WATERLOO – It started with a threat to shoot the dog.

“He started fussing about the dog,” Vickie Butler told jurors Wednesday as trial started for her ex-husband, 61-year-old Michael Fristo, who is accused of shooting her in the hip during the spat that unfolded in their Belleview Road home Oct. 27, 2016.

Butler, who had been married to Fristo for about 10 months at the time of the incident, said they had just returned from a bar following Fristo’s pool league. Fristo was getting something to eat, and her German shepherd was following him, hoping to score some food.

She told jurors they began arguing, he accused her of loving the dog more than him, and the matter came to shoves and punches, and the dog started to growl in response.

“He said ‘I’ll shoot that damn dog,’” Butler said. She said he went into the basement where he kept a long gun, and Butler went upstairs to retrieve her .38-caliber Smith & Wesson revolver because she feared he was going to follow through with the threat.

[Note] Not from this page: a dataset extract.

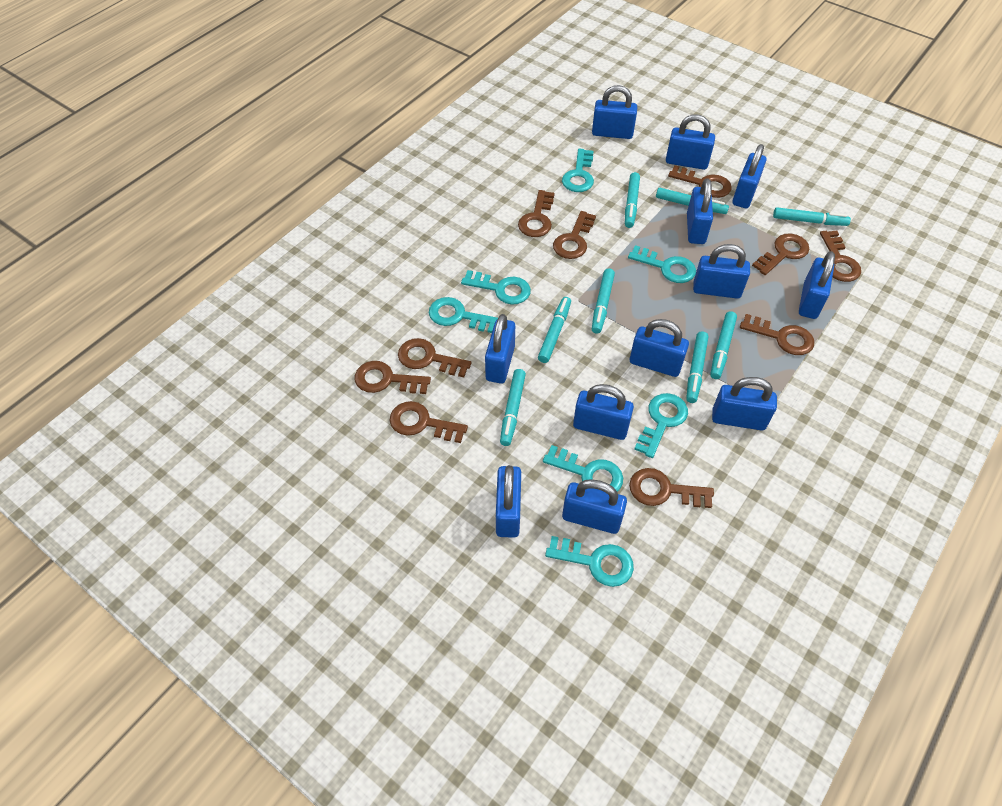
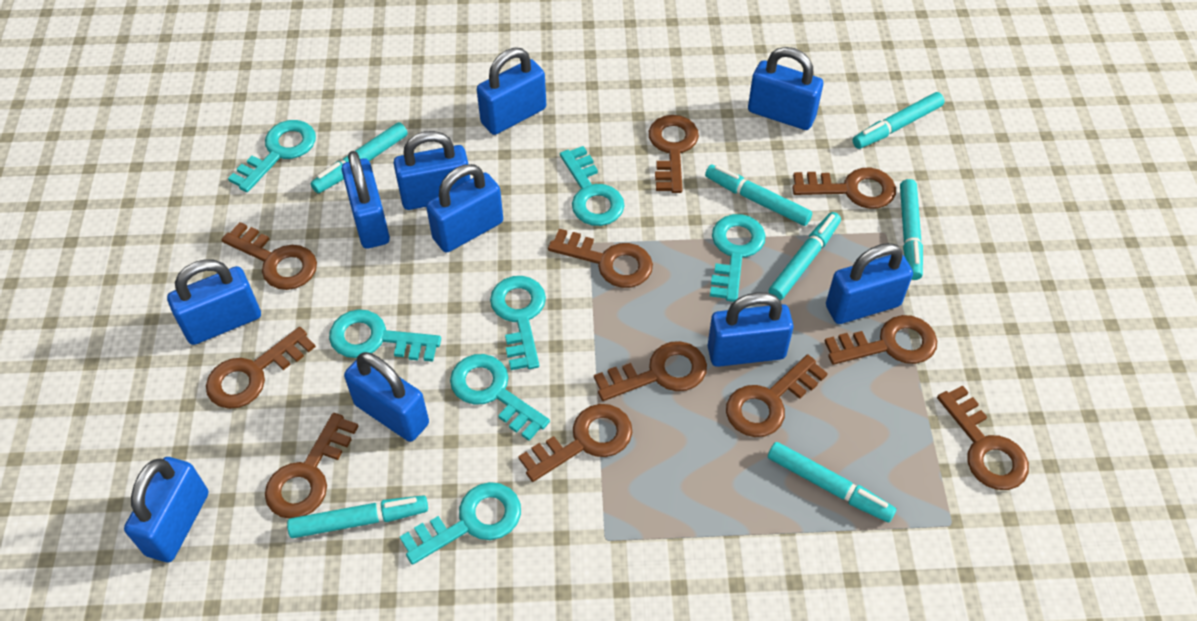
blue padlock: [485,314,515,384] [496,465,521,538] [562,479,627,534] [573,384,634,440] [592,85,637,139] [630,319,689,377] [666,114,715,170] [687,178,713,244] [693,244,750,299] [712,377,777,431] [732,144,766,208] [799,251,835,319] = 12 -> [124,457,208,562] [167,260,261,345] [342,151,390,249] [344,352,429,442] [394,131,470,210] [426,164,503,253] [477,48,546,135] [708,292,794,367] [748,47,823,130] [826,243,913,324] = 10
brown key: [355,361,431,394] [390,401,468,443] [398,338,471,377] [518,190,555,237] [553,211,596,259] [629,468,714,508] [668,165,732,198] [740,314,814,355] [752,233,809,275] [820,230,861,282] = 10 -> [206,327,316,409] [221,222,317,290] [265,413,359,519] [518,404,632,482] [548,229,653,288] [594,341,707,401] [649,115,699,193] [726,355,828,437] [792,168,896,209] [824,315,937,365] [937,385,1029,490] = 11
turquoise marker: [500,369,526,446] [538,297,571,363] [592,268,615,334] [625,172,640,228] [656,188,729,214] [686,331,708,403] [710,311,737,379] [773,208,851,226] = 8 -> [287,495,428,538] [311,122,408,193] [705,165,812,226] [768,442,896,522] [769,212,841,300] [852,92,945,149] [900,179,923,280] = 7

She then went to the basement where she said she saw Fristo holding a shotgun pointed at her — prosecutors identified it was a rifle. She testified that she was holding her revolver with the finger out of the trigger guard and wasn’t pointing her weapon at him.

Fristo dropped his gun and made a grab for her revolver, a struggle ensued and he pulled the weapon from her grasp, Butler said.

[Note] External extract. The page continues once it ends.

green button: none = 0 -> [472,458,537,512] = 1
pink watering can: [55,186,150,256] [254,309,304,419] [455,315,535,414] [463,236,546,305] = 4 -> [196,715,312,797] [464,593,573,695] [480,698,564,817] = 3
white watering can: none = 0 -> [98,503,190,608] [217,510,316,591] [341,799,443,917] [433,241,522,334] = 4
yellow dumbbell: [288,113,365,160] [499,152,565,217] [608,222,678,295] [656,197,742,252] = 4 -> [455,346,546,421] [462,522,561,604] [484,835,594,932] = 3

“He pried the gun out of my hand, stood against that wall, looked me in the eye and pulled the trigger,” Butler said.

“I didn’t feel anything when the bullet hit me,” she said. “I looked down on my hip and there was a pool of blood on my hip.”

She said Fristo then simply walked out of the room.

“He didn’t say a word. He just walked away and left me there to die,” she said.

She said she crawled up two flights of stairs to her room where she called 911 and waited for police and paramedics.

Prosecutor Brad Walz said investigators determined the gun was fired at Butler from a distance of 2 to 4 feet or greater.

“This was not a hair trigger revolver. This was not a malfunctioning revolver,” Walz told jurors.

He also said Fristo didn’t attempt to help his wife or call 911.

The defense didn’t deliver an opening statement to outline its case, but defense attorney James Metcalf questioned Butler about differences in her testimony — where she said both were standing when he fired — compared to a statement she gave to police shortly after the shooting where she said Fristo was standing over her.

Fristo responded she had been in shock when she talked to police immediately after the shooting.

Court records indicate Fristo later told police the revolver went off while they were struggling over it.

The trial was scheduled to continue today in Black Hawk County District Court.